1. A silencer which may be positioned in an exhaust system of an internal combustion engine, said silencer comprising:

walls forming the main body of said silencer;

a first separator supported by said walls, to thereby define a rear chamber therebetween;

a second separator supported by said walls, to thereby define a first intermediate chamber between said walls and said first and second separators;

a flame-extinguishing device having a space formed therein by a pair of porous plates and said walls of the main body and being filled with a non-catalytic material to thereby define a second intermediate chamber between said walls and said second separator as well as to define a front chamber between said walls and said flame-extinguishing device;

an inlet pipe in fluid communication with said front chamber whereby an exhaust gas may flow from said inlet pipe into said front chamber and over the entire surface of said flame extinguishing device;

an outlet pipe in fluid communication with said first intermediate chamber whereby the exhaust gas may flow out of said first intermediate chamber through said outlet pipe; and

an inner pipe positioned between said first and said second separators to fluidly couple said second intermediate chamber with said rear chamber, said inner pipe having a plurality of apertures formed therein through which the exhaust gas may lead into said first intermediate chamber, said inlet and outlet pipes and said inner pipe being positioned such that they do not extend through said flame extinguishing device whereby the active surface area and therefor the capacity of said flame extinguishing device are increased.

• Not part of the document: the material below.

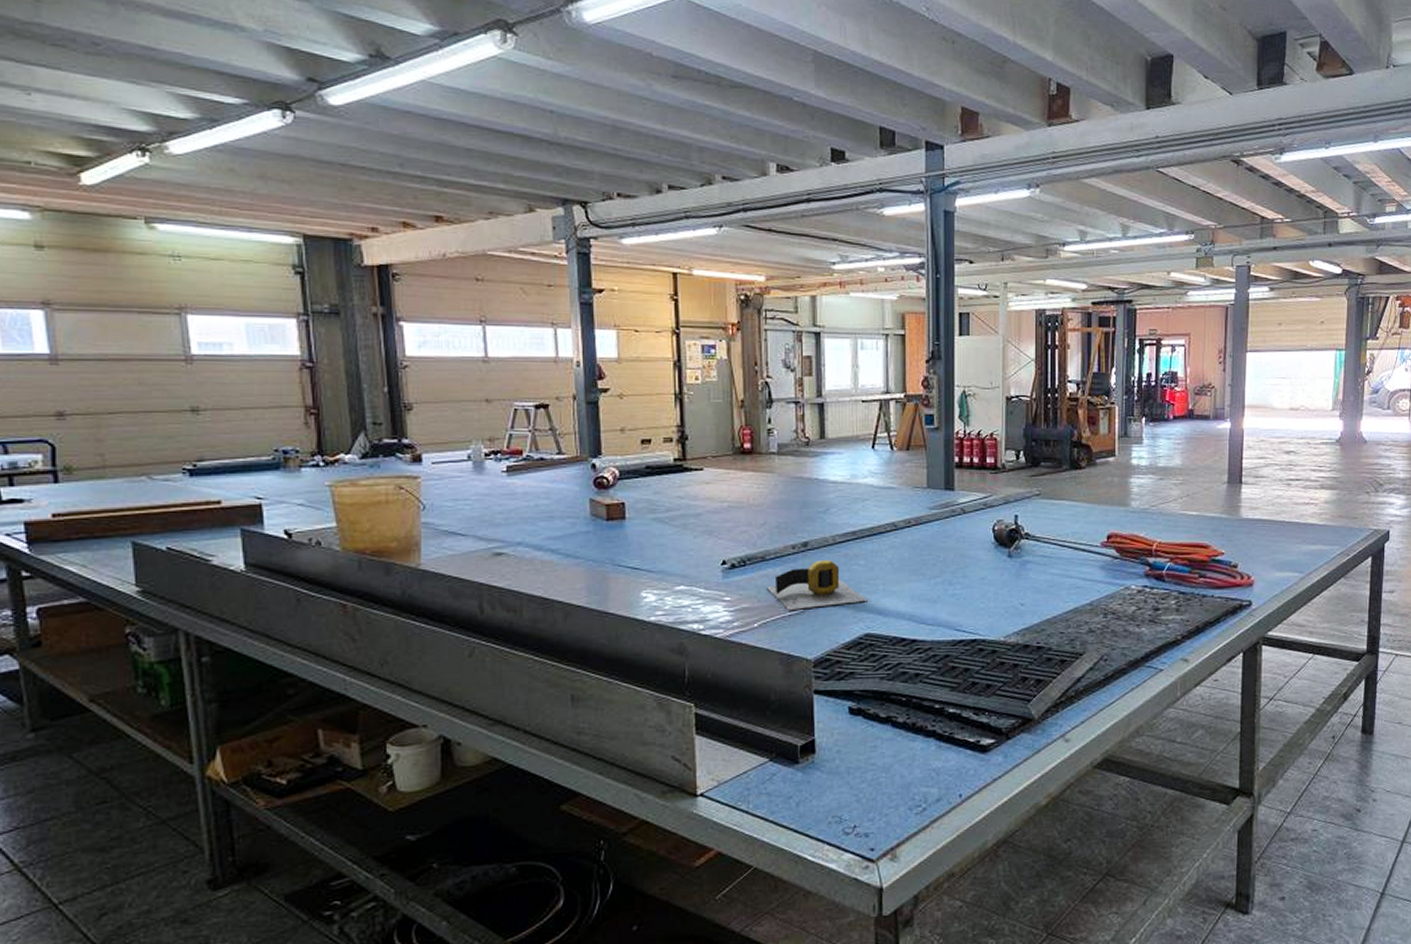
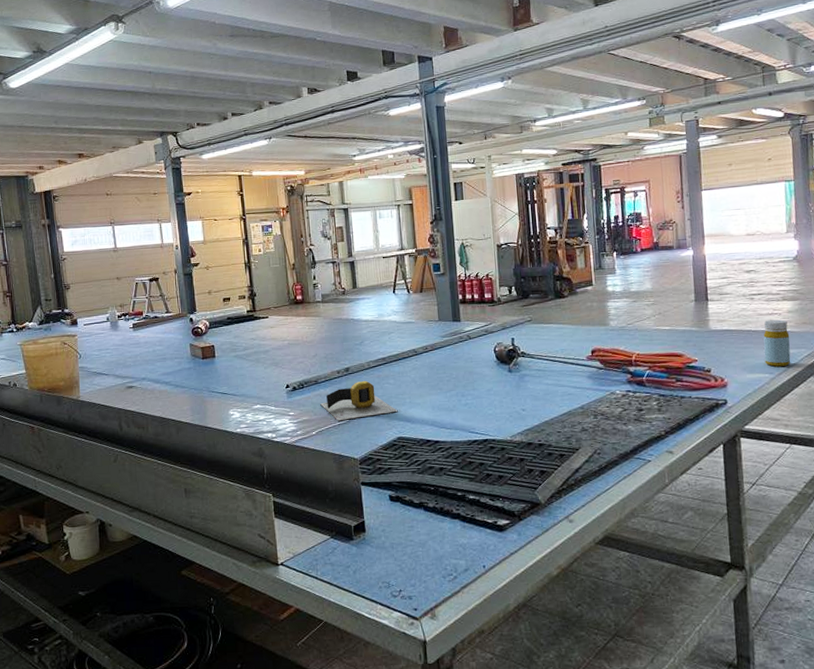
bottle: none [1295,510,1324,565] -> present [763,319,791,367]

2. The silencer as defined in claim 1, further comprising a connecting pipe supported by said first separator to fluidly couple said rear chamber to said first intermediate chamber whereby the exhaust gas may flow from said inlet pipe through said front chamber, said flame-extinguishing device, said second intermediate chamber, said inner pipe, said rear chamber, said connecting pipe and said first intermediate chamber into said outlet pipe.

3. The silencer as defined in claim 1, further comprising a third separator made of a perforated plate and supported by said walls, to thereby divide said front chamber into two sections.

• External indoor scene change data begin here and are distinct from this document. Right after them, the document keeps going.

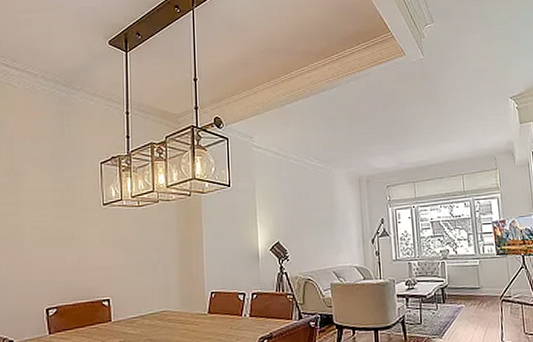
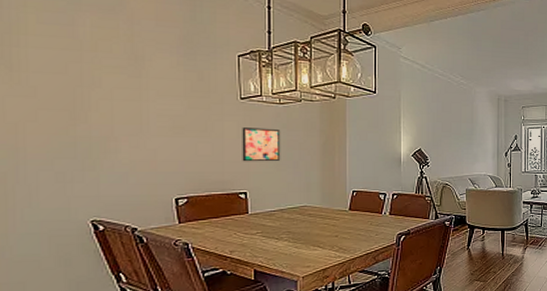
wall art: none [104,232,141,268] -> present [242,128,281,162]

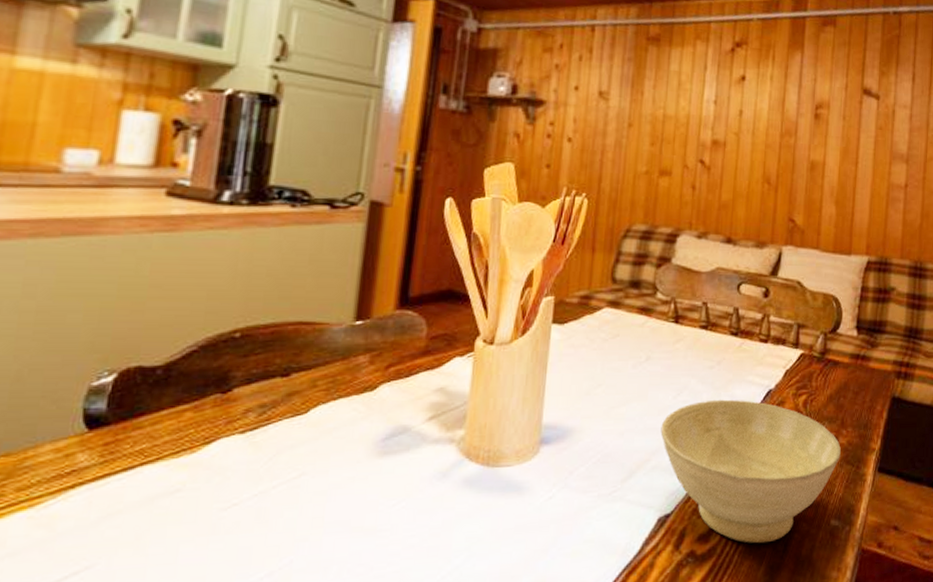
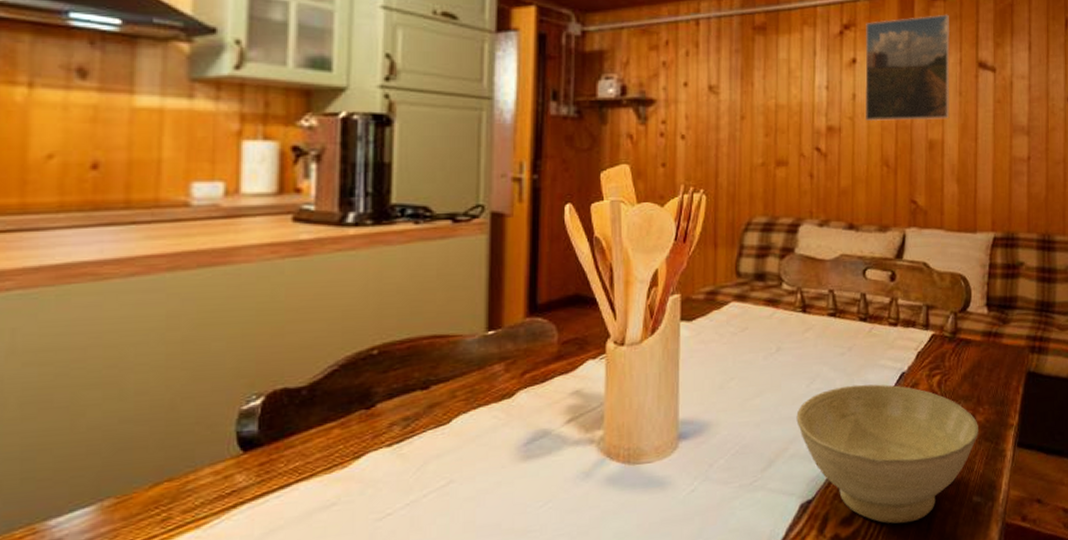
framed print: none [750,40,839,142] -> present [864,14,951,122]

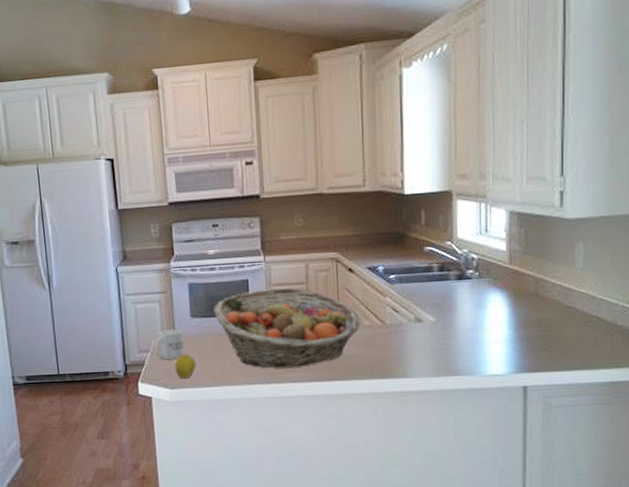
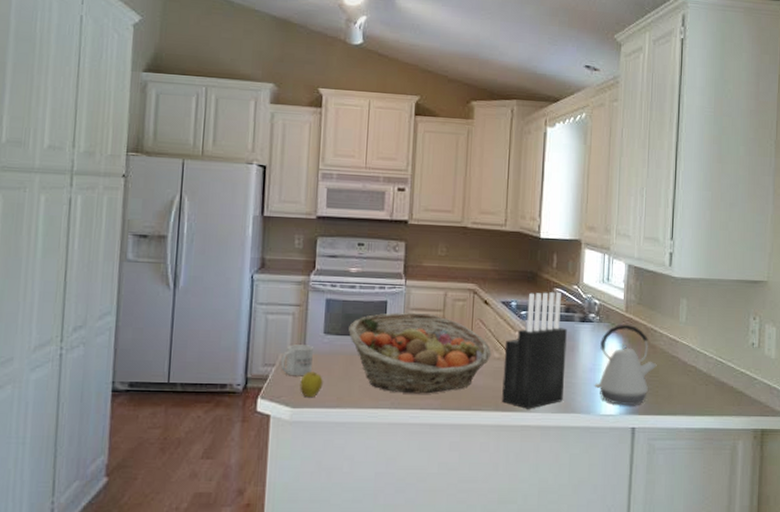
knife block: none [374,250,444,375] -> present [502,291,567,409]
kettle: none [477,276,550,364] -> present [594,324,657,406]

4. The silencer as defined in claim 3, further comprising a connecting pipe supported by said first separator for fluidly coupling said first intermediate chamber to said rear chamber whereby the exhaust gas may flow from said inlet pipe through said third separator, said flame-extinguishing deviee, said second intermediate chamber, said inner pipe, said rear chamber, said connecting pipe and said first intermediate chamber into said outlet pipe.

5. The silencer as defined in claim 3, wherein said inlet pipe is in fluid communication with one of said sections which faces said flame-extinguishing device.

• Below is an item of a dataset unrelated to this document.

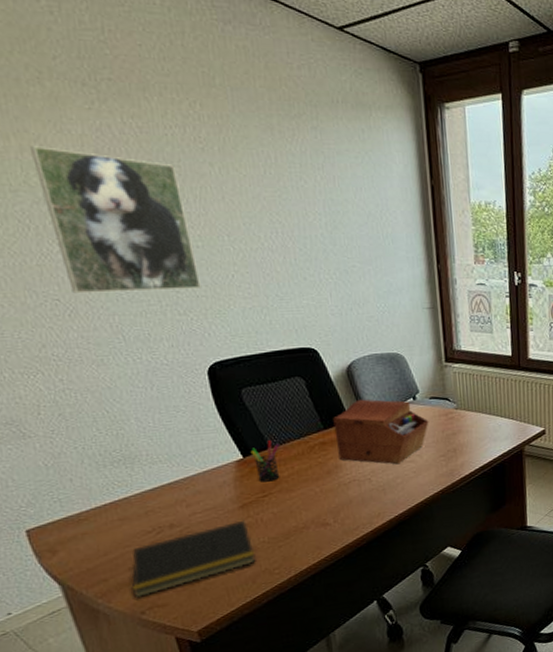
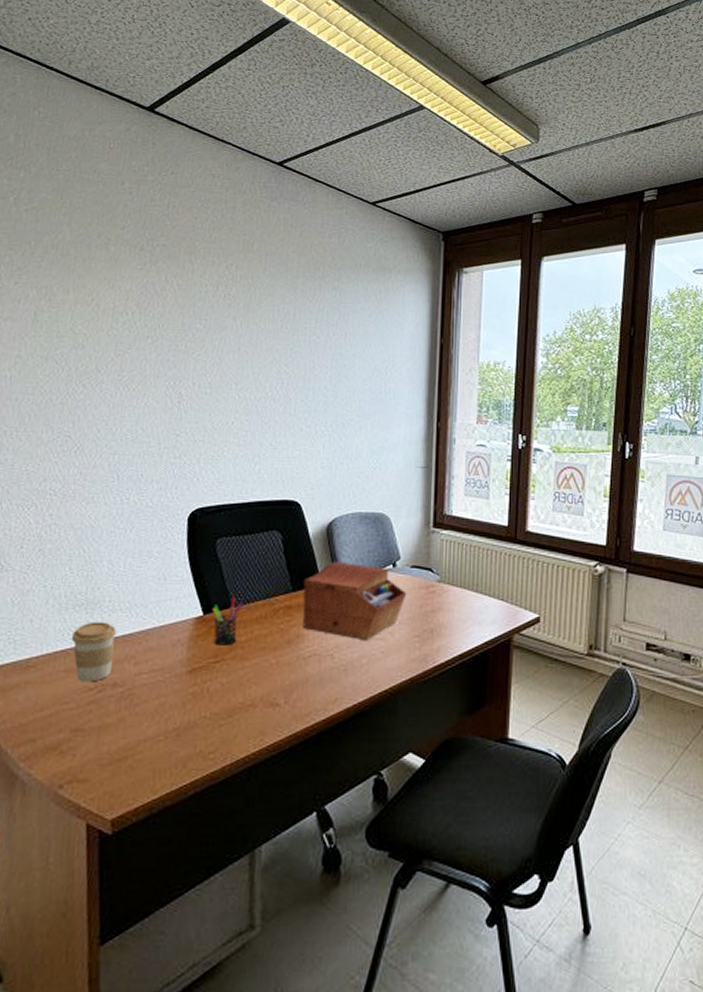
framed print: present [29,146,201,294] -> none [83,299,202,433]
coffee cup: none [116,473,165,527] -> present [71,622,117,682]
notepad: present [131,520,256,598] -> none [57,687,193,768]

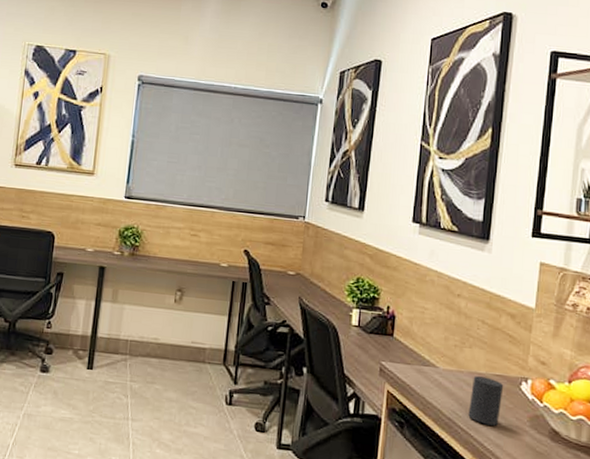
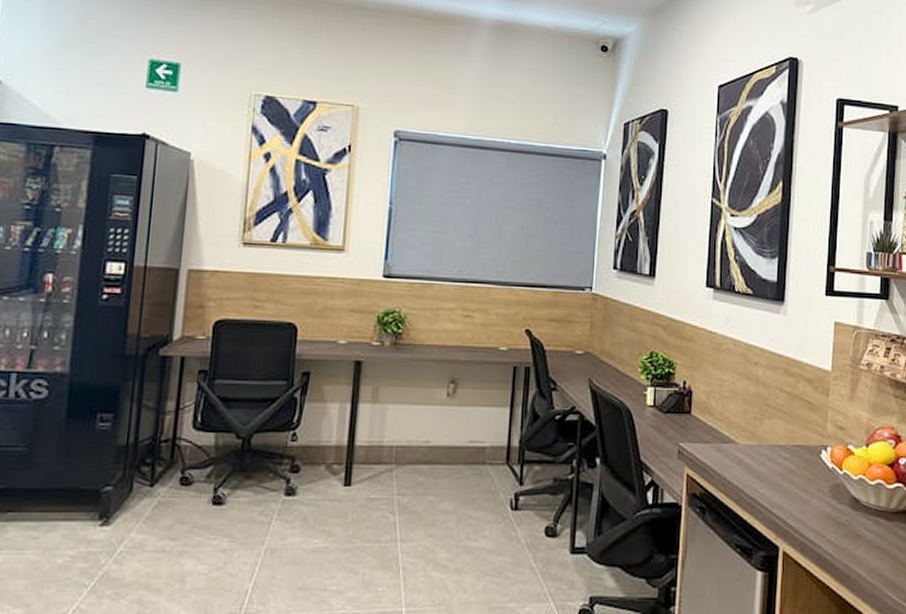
cup: present [468,376,504,426] -> none [770,449,804,500]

6. The silencer as defined in claim 5 further comprising a connecting pipe supported by said first separator for fluidly coupling said first intermediate chamber to said rear chamber whereby the exhaust gas may flow from said inlet pipe through said flame-extinguishing device, said second intermediate chamber, said inner pipe, said rear chamber, said connecting pipe and said first intermediate chamber into said outlet pipe.

7. The silencer as defined in claim 1, wherein said non-catalytic material is comprised of a plurality of globules.

8. The silencer as defined in claim 7 wherein said globules have a diameter ranging in size from 2mm to 7 mm.

9. The silencer as defined in claim 7 wherein said globules are arranged in at least three layers in the direction of flow of the exhaust gas.